[Extracted page text data]
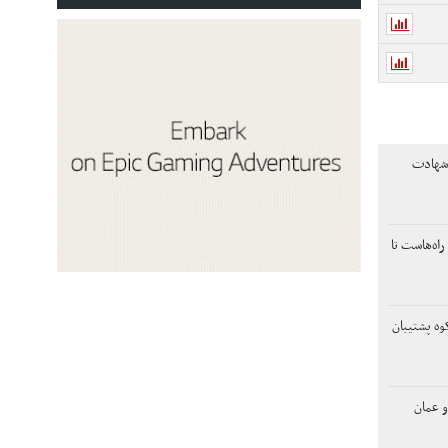
 شهادت
راه‌هاست تا
وه پشتیبان
و عمان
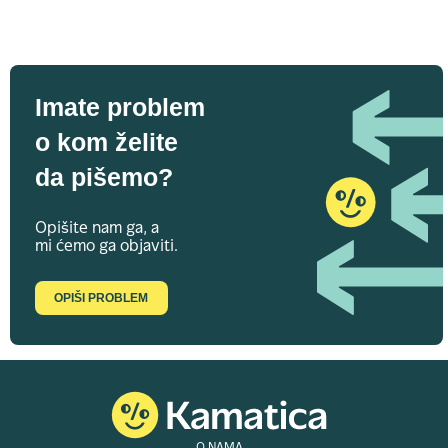
Imate problem
o kom želite
da pišemo?
Opišite nam ga, a
mi ćemo ga objaviti.
OPIŠI PROBLEM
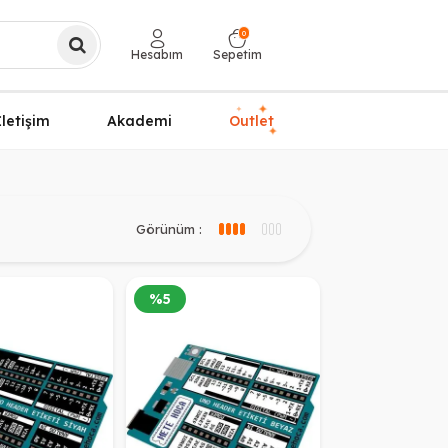
0
Hesabım
Sepetim
✦
✦
İletişim
Akademi
Outlet
✦
Görünüm :
3 sütun görünüm
4 sütun görünüm
%
5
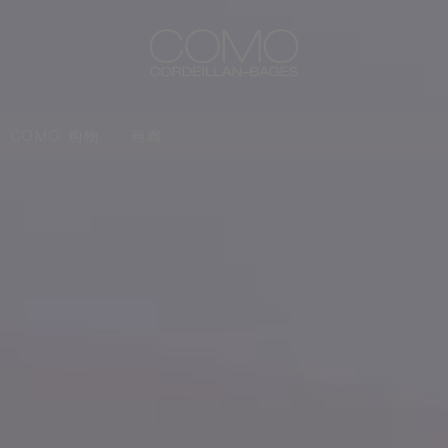
在 COMO 购物
画廊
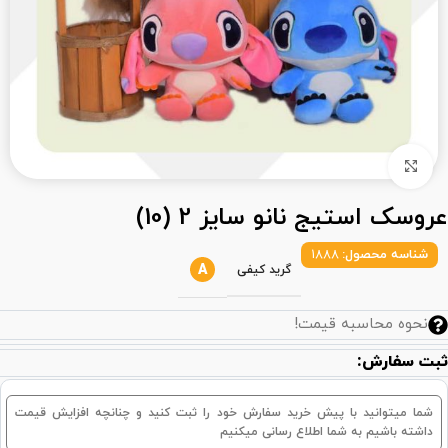
بزرگنمایی تصویر
عروسک استیج نانو سایز 2 (10)
شناسه محصول:
1888
A
گرید کیفی
نحوه محاسبه قیمت!
ثبت سفارش:
شما میتوانید با پیش خرید سفارش خود را ثبت کنید و چنانچه افزایش قیمت
داشته باشیم به شما اطلاع رسانی میکنیم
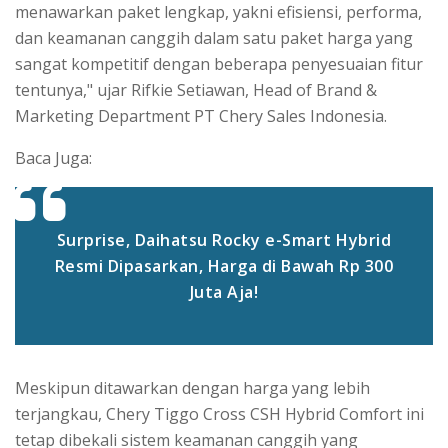
menawarkan paket lengkap, yakni efisiensi, performa,
dan keamanan canggih dalam satu paket harga yang
sangat kompetitif dengan beberapa penyesuaian fitur
tentunya," ujar Rifkie Setiawan, Head of Brand &
Marketing Department PT Chery Sales Indonesia.
Baca Juga:
Surprise, Daihatsu Rocky e-Smart Hybrid
Resmi Dipasarkan, Harga di Bawah Rp 300
Juta Aja!
Meskipun ditawarkan dengan harga yang lebih
terjangkau, Chery Tiggo Cross CSH Hybrid Comfort ini
tetap dibekali sistem keamanan canggih yang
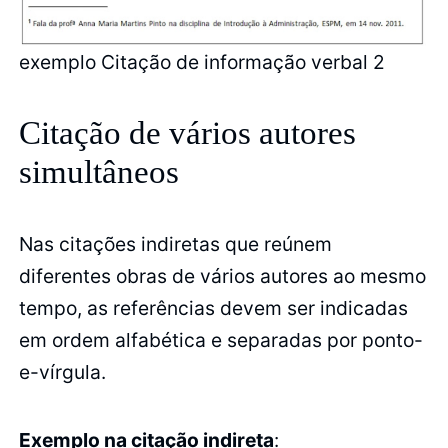
exemplo Citação de informação verbal 2
Citação de vários autores
simultâneos
Nas citações indiretas que reúnem
diferentes obras de vários autores ao mesmo
tempo, as referências devem ser indicadas
em ordem alfabética e separadas por ponto-
e-vírgula.
Exemplo na citação indireta
:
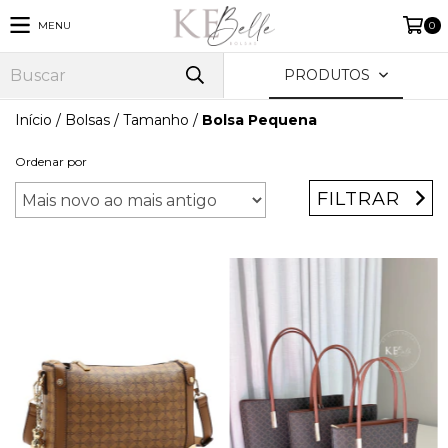
MENU
0
PRODUTOS
Início
/
Bolsas
/
Tamanho
/
Bolsa Pequena
Ordenar por
FILTRAR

**WORK TO COMPLETE**
Exactly the lines from the top of the entries through the line with "menawarkan paket lengkap, yakni", inclusive, must be given again, with every picture omitted.

**REPLY**
 شهادت
راه‌هاست تا
وه پشتیبان
و عمان
Imate problem
o kom želite
da pišemo?
Opišite nam ga, a
mi ćemo ga objaviti.
OPIŠI PROBLEM
0
Hesabım
Sepetim
✦
✦
İletişim
Akademi
Outlet
✦
Görünüm :
3 sütun görünüm
4 sütun görünüm
%
5
在 COMO 购物
画廊
بزرگنمایی تصویر
عروسک استیج نانو سایز 2 (10)
شناسه محصول:
1888
A
گرید کیفی
نحوه محاسبه قیمت!
ثبت سفارش:
شما میتوانید با پیش خرید سفارش خود را ثبت کنید و چنانچه افزایش قیمت
داشته باشیم به شما اطلاع رسانی میکنیم
menawarkan paket lengkap, yakni efisiensi, performa,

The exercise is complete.